I'm not sure that Victoria has engineers working for her 24/7.


----------



## GrandmaG (Nov 3, 2017)

Samoreen said:


> I'm not sure that Victoria has engineers working for her 24/7.


Now you know that I meant Adobe engineers when I said “your engineers”!!!


----------



## Johan Elzenga (Nov 3, 2017)

GrandmaG said:


> Now you know that I meant Adobe engineers when I said “your engineers”!!!


This is not an Adobe forum, it's an independent forum about Lightroom. If you want to tell Adobe something, use their special feedback forum.


----------



## GrandmaG (Nov 3, 2017)

JohanElzenga said:


> This is not an Adobe forum, it's an independent forum about Lightroom. If you want to tell Adobe something, use their special feedback forum.



Fine, I'll scratch the last two lines.  That doesn't negate the fact that I had hoped to get help on this issue from Victoria or someone else who can relate to this issue.

Thanks for the link though; I'll post the problem there


----------



## GrandmaG (Nov 3, 2017)

Can you advise me how to clear the downloading sync error?  I have tried signing off Adobe and back on.  I have closed and re-opened Lightroom.  I have changed the location in the Lightroom CC tab under preferences.  I'm at a loss as to how to fix this.  I cannot close Lightroom unless I accept pausing the sync to do so.


----------



## Jim Wilde (Nov 4, 2017)

Closing Lightroom with syncing still active is not a problem, nothing is lost and it will attempt to resume syncing when you next restart.

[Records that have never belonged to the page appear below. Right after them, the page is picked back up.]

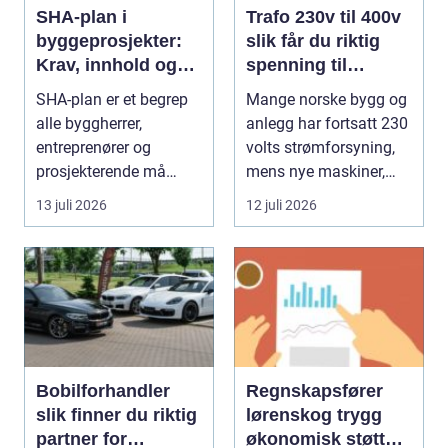
SHA-plan i
Trafo 230v til 400v
byggeprosjekter:
slik får du riktig
Krav, innhold og
spenning til
praktisk nytte
moderne utstyr
SHA-plan er et begrep
Mange norske bygg og
alle byggherrer,
anlegg har fortsatt 230
entreprenører og
volts strømforsyning,
prosjekterende må
mens nye maskiner,
forholde seg ...
pumper, kompre...
13 juli 2026
12 juli 2026
Bobilforhandler
Regnskapsfører
slik finner du riktig
lørenskog trygg
partner for
økonomisk støtte i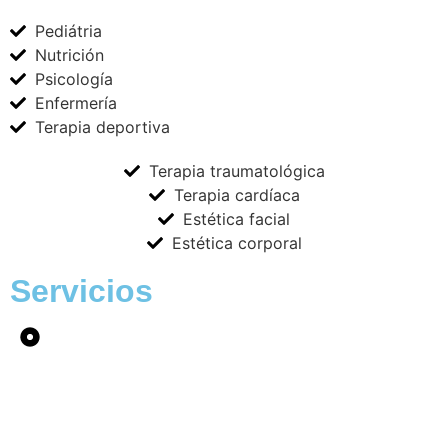
Pediátria
Nutrición
Psicología
Enfermería
Terapia deportiva
Terapia traumatológica
Terapia cardíaca
Estética facial
Estética corporal
Servicios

Regarding the sync error, can you clarify if the file in question appears in LRCC (either a mobile app or the new desktop app)? If it does, LR Classic will always try to download it if sync is enabled. Is there anything special about the file, e.g. >200MB?


----------



## GrandmaG (Nov 4, 2017)

Jim Wilde said:


> Closing Lightroom with syncing still active is not a problem, nothing is lost and it will attempt to resume syncing when you next restart.
> 
> Regarding the sync error, can you clarify if the file in question appears in LRCC (either a mobile app or the new desktop app)? If it does, LR Classic will always try to download it if sync is enabled. Is there anything special about the file, e.g. >200MB?

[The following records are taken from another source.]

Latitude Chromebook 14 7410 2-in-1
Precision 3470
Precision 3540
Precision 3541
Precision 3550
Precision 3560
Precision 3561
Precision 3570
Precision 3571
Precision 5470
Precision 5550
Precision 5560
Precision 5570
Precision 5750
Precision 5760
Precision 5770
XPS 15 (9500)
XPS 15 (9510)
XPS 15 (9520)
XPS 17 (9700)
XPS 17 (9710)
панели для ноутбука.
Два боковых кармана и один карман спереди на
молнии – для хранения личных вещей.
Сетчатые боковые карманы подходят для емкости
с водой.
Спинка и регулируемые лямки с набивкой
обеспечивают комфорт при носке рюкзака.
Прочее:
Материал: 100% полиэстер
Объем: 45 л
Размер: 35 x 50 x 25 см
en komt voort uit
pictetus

It is a psd file and is 9 mb.  It is not in LRCC on either the iPhone or the iPad.  It will show up there if I manually add it to the synced collection. Even when I delete it from LR Classic, the error does not go away.


----------



## Jim Wilde (Nov 4, 2017)

Have a look at this old thread: Lightroom mobile not syncing | Adobe Community

The "correct answer" relates to deleting the "sync.lrdata" file, which should clear that error and force a resync of Classic with the cloud. That may well work in your case, as it does sound as though Classic is not in step with the synced assets in the cloud.


----------



## GrandmaG (Nov 4, 2017)

Jim Wilde said:


> Have a look at this old thread: Lightroom mobile not syncing | Adobe Community
> 
> The "correct answer" relates to deleting the "sync.lrdata" file, which should clear that error and force a resync of Classic with the cloud. That may well work in your case, as it does sound as though Classic is not in step with the synced assets in the cloud.

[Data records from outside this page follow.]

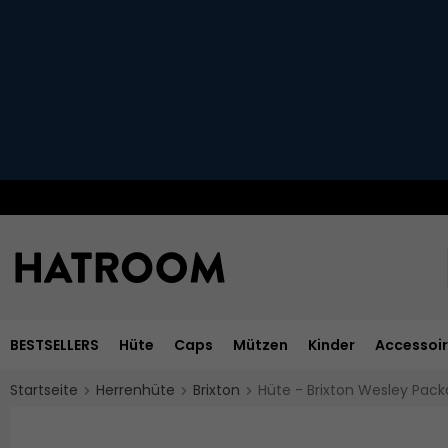
BESTSELLERS
Hüte
Caps
Mützen
Kinder
Accessoi
Startseite
Herrenhüte
Brixton
Hüte - Brixton Wesley Pack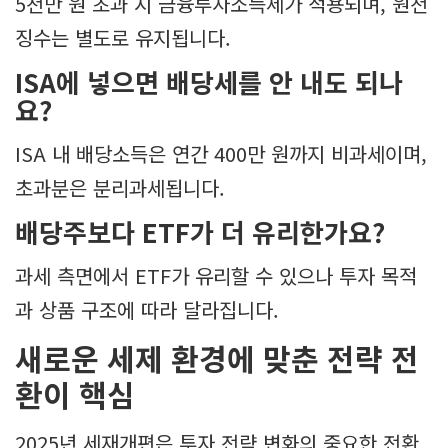
5천만 원 초과 시 금융투자소득세가 적용되며, 원천
징수는 별도로 유지됩니다.
ISA에 넣으면 배당세를 안 내도 되나
요?
ISA 내 배당소득은 연간 400만 원까지 비과세이며,
초과분은 분리과세됩니다.
배당주보다 ETF가 더 유리한가요?
과세 측면에서 ETF가 유리할 수 있으나 투자 목적
과 상품 구조에 따라 달라집니다.
새로운 세제 환경에 맞춘 전략 전
환이 핵심
2025년 세재개편은 투자 전략 변화의 중요한 전환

This sounded very hopeful.  However, it didn't work.  After I delete this file, throw away the trash, and reopen Classic, the error is STILL there! Checking in LR Preferences, it is still trying to download 1 file.  I even removed the file from Lightroom.  Checking the Cache folder, the sync.lrdata file is back and I can only assume that it is still trying to sync the same file.  This only happens with one file.  I don't get it!


----------



## Jim Wilde (Nov 5, 2017)

I don't get it either. If you open LRWeb in a browser, does that show the file that Classic is trying to download?


----------



## GrandmaG (Nov 6, 2017)

Jim Wilde said:


> I don't get it either. If you open LRWeb in a browser, does that show the file that Classic is trying to download?



The first time I did that, it showed me the picture and the file name. However, now that I have removed the file from Classic, the picture part is blank but the name of the file is still there. Now what?


----------



## Jim Wilde (Nov 6, 2017)

Try to delete it from LRWeb.


----------



## GrandmaG (Nov 6, 2017)

Jim Wilde said:


> Try to delete it from LRWeb.



YES!  That did it!  Also, since I had re-created this photo in PS; I imported it into Classic, gave it 3 stars and it is now in my collection!  Problems #3 and #4 SOLVED!  Thank you so much!


----------